= Urumqi Foreign Economic Relations and Trade Fair =

Annual trade fair in Ürümqi, Xinjiang, China

Urumqi Foreign Economic Relations and Trade Fair (乌鲁木齐对外经济贸易洽谈会), commonly abbreviated as Urumqi Fair (乌洽会), is an annual trade fair held in Urumqi of Xinjiang, China, since it was started on September 2, 1992. Its purpose is to promote trading and market exploration in Northwestern China with foreign countries mainly in Central Asia. Urumqi Fair is the largest trade fair in Western China.
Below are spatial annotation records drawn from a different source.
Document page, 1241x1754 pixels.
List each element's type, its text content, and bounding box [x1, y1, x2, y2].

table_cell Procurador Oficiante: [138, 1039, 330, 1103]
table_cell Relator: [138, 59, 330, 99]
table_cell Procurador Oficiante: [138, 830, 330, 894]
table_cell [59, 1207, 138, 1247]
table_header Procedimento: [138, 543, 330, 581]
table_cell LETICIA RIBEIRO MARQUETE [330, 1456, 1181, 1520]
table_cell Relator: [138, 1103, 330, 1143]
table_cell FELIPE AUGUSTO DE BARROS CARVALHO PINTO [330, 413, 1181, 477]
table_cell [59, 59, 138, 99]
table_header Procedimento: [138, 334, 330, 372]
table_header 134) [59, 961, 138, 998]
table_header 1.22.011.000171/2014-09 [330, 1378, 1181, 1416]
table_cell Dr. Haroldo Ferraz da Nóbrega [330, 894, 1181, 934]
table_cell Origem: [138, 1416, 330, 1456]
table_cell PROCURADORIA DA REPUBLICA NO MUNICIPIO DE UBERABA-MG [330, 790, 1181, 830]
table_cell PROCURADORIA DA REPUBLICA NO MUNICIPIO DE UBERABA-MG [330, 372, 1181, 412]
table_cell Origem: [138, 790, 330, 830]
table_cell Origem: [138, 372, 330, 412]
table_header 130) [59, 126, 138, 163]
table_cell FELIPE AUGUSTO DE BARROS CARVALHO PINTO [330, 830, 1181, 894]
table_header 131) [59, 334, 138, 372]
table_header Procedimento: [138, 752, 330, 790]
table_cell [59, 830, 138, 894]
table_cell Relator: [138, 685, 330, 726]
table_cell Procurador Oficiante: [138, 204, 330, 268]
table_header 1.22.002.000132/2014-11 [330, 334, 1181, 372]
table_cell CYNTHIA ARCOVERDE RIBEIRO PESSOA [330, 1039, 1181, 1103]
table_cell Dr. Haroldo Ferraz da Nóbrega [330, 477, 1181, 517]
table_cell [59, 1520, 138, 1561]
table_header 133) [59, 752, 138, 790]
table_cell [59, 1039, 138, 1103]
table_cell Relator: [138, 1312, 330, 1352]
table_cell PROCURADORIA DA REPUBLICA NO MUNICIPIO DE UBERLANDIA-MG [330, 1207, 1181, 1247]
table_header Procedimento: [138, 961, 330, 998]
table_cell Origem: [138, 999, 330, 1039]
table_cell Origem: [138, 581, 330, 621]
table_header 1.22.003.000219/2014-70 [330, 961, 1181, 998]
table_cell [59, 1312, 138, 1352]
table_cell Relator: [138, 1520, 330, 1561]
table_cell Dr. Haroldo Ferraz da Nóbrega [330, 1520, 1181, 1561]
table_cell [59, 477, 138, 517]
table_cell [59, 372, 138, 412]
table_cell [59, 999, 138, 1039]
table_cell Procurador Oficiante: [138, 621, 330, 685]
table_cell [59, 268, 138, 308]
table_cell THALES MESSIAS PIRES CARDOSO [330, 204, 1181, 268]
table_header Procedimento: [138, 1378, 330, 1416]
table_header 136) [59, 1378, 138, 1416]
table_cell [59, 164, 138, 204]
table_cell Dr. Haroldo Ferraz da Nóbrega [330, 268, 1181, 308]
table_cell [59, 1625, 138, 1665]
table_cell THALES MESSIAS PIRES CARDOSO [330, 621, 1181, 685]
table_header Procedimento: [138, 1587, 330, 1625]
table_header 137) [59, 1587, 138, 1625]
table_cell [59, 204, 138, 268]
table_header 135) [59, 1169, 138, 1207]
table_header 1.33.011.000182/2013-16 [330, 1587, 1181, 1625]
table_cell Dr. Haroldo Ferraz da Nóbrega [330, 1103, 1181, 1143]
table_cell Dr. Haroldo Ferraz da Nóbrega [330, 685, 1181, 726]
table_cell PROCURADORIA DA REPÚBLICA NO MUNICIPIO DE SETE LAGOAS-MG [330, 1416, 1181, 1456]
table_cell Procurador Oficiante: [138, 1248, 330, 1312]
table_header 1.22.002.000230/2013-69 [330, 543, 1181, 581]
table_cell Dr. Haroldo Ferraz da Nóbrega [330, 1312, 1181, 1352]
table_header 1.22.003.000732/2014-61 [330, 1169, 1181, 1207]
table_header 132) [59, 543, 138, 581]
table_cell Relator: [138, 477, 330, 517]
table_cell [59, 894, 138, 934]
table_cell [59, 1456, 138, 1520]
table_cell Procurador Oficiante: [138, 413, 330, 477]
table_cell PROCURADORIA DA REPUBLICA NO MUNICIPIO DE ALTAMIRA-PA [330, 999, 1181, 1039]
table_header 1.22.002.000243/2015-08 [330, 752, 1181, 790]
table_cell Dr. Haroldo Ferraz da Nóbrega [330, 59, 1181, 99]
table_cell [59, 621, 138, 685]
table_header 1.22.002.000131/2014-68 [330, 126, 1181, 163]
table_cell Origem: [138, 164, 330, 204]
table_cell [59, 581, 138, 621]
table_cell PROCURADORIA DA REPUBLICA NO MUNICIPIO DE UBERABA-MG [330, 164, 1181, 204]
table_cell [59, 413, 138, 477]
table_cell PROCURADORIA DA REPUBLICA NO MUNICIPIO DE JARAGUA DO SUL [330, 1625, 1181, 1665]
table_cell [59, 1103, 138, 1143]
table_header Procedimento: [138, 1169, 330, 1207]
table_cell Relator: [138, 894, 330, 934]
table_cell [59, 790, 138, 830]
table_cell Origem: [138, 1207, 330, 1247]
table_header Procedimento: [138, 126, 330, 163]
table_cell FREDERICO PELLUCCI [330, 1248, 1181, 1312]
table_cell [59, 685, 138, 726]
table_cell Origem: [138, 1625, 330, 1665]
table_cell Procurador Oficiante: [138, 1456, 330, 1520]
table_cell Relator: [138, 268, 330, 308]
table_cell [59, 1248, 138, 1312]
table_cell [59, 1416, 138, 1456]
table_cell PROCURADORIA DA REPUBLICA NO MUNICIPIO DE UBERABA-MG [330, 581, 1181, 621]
During the 17th Urumqi fair in September 2008, it was the first time that the fair saw participants from the Ministry of Commerce and the China Council for Promotion of International Trade. The last fair was held in 2010 before the event was upgraded to become the first China-Eurasia Expo in 2011.

== Management ==
Key sectors include energy, agriculture, and digital infrastructure, with a dedicated "Silk Road Economic Belt" zone since 2015. It features include bilingual (Chinese-Russian) negotiation platforms and a "Green Corridor" for streamlined customs clearance across 18 Eurasian countries.

The fair hosts Central Asian folk art exhibitions and halal food expos, reflecting Xinjiang's multicultural identity. Co-organized by China's Ministry of Commerce and the Xinjiang government, it transitioned to a hybrid (online-offline) format in 2020, integrating blockchain-based contract signing. Recent editions emphasize renewable energy partnerships, aligning with China's carbon neutrality goals.